Store multiple images in each texture object (T5)

There is no requirement that there is a one-to-one mapping between an image and a texture object. Textures objects can contain multiple distinct images. These are sometimes referred to as a “texture atlas” or a “texture page.” The geometry defines texture coordinates that only reference a subset of the texture. Texture atlases are useful for minimizing state changes and enables larger batches when rendering. For example, residential houses and office buildings and factories might all use distinct texture images. But the geometry and vertex layout for each is most likely identical so these could share the same buffer object. If the distinct images are stored in a texture atlas instead of as separate textures, then these different kinds of buildings can all be rendered more efficiently in the same draw call (G7). The texture object could be a 2D texture, a cubemap texture or an array texture.

Note:

Note that if mipmapping is enabled, the sub-textures in an atlas must have a border wide enough to ensure that smaller mipmaps are not generated using texels from neighboring images. And if texture tiling (REPEAT or MIRRORED_REPEAT) is needed for a sub-image then it may be better to store it outside the texture atlas.

Emulating either wrapping mode in a shader by manipulating texture coordinates is possible, but not free. A cubemap texture can sometimes be useful since wrapping and filtering apply per face, but the texture coordinates used must be remapped to a vec3 which may be inconvenient. If all the sub-images have the same or similar size, format and type (e.g. image icons), the images are a good candidate for the array texture extension if supported. Array textures may be more appropriate here than a 2D texture atlas where mipmapping and wrapping restrictions have to be taken into consideration.

Float textures are always expensive (T6)

Textures with a floating-point format should be avoided whenever possible. If these textures are simply being used to represent a larger range of values, it may be possible to replace these with fixed point textures and scaling instructions. For instance, unsigned 16-bit integers cannot even accurately be represented by half-precision floats (FP16). These would have to be stored using single precision (FP32) leading to twice the memory and bandwidth requirements. It might be better to store these values in two components using 8 bits (LA8) and spend ALU instructions to unpack them in a shader.

## MATERIAL SUPPLIED
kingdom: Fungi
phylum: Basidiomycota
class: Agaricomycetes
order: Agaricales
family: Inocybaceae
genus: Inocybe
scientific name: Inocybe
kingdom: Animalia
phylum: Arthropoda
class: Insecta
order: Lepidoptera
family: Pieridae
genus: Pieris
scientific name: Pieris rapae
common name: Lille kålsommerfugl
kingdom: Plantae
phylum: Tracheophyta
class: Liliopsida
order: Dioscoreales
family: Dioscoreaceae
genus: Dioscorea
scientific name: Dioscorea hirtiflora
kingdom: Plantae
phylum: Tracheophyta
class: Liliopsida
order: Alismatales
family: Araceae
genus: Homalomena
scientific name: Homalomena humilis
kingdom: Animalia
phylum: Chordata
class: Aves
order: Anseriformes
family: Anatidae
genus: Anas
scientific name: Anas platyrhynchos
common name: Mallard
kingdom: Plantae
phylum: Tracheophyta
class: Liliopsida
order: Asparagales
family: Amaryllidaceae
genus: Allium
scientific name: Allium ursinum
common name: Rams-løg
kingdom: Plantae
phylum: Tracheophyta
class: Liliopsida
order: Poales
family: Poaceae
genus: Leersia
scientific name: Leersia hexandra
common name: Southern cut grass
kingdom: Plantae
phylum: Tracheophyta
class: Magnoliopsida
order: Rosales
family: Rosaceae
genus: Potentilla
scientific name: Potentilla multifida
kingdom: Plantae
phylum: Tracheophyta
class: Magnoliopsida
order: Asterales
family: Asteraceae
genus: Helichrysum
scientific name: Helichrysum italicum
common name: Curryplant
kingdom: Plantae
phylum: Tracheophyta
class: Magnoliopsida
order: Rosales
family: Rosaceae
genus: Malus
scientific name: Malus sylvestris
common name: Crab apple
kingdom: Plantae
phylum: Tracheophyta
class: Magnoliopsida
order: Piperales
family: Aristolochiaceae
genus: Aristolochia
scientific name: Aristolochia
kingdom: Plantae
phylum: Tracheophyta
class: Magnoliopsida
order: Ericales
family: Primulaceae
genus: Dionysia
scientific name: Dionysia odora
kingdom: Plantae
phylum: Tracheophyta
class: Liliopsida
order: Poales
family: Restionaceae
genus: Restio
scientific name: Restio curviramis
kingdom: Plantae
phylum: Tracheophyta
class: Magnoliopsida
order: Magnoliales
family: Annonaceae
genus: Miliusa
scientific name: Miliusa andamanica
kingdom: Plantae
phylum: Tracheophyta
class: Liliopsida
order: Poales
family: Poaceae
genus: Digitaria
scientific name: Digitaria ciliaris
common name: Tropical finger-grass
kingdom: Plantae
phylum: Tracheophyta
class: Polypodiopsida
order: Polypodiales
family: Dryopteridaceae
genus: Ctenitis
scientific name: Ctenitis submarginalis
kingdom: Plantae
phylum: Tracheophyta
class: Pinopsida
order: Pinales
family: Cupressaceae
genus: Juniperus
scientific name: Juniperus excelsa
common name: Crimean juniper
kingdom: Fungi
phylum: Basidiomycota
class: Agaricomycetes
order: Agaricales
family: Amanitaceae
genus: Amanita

## TASK REQUIREMENTS
1) Repeat the stretch of the texture passage from "Note that if" through "the texture atlas.".
2) Answer these about the texture passage:
(a) What are texture objects holding several distinct images sometimes called?
(b) Which three kinds of texture object does the passage list as options for holding those images?
(c) What precision would unsigned 16-bit integers have to be stored in if kept as floats?
3) Take the texture passage further, picking up after its last sentence.
The lines after the texture passage come from a separate source.

## RESPONSES TO THE TASKS
1)
Note that if mipmapping is enabled, the sub-textures in an atlas must have a border wide enough to ensure that smaller mipmaps are not generated using texels from neighboring images. And if texture tiling (REPEAT or MIRRORED_REPEAT) is needed for a sub-image then it may be better to store it outside the texture atlas.

2)
(a) A "texture atlas" or a "texture page."
(b) A 2D texture, a cubemap texture or an array texture.
(c) Single precision (FP32).

3)
Note:

Floating-point textures may not support anything better than nearest filtering.

Prefer power-of-two (POT) textures in most cases (T7)

Although Non-Power-of-Two (NPOT) textures are supported in ES2 they come with a CLAMP_TO_EDGE restriction on the wrapping mode (unless relaxed by an extension). More importantly, they cannot be mipmapped (unless relaxed by an extension). For that reason, POT textures should be used when there is not significant memory and bandwidth to be saved from using NPOT. However, an NPOT texture may be padded internally to accommodate alignment restrictions in hardware and that the amount of memory saved might not be quite as large as the width and height suggests. As a rule of thumb, only large (i.e., hundreds of texels) NPOT textures will effectively save a significant amount of memory over POT textures.

Update textures sparingly (T8)

Writing to GPU resources can be expensive—it applies to textures as well. If texture updates are required, then determine if they really need to be updated per frame or if the same texture can be reused for several frames. For environment maps, unless the lighting or the objects in the environment have been transformed (e.g., moved/rotated) sufficiently to invalidate the previous map, the visual difference may not be noticeable, but the performance improvement can be. The same applies to the depth texture(s) used for shadow mapping algorithms.

Update textures efficiently (T9)

When updating an existing texture, use glTexSubImage*() instead of re-defining its entire contents with TexImage when possible.

Note:

When using glTexSubImage*() it is important to specify the same texture format and data type with which that the texture object was defined; otherwise, there may be an expensive conversion as texels are being updated.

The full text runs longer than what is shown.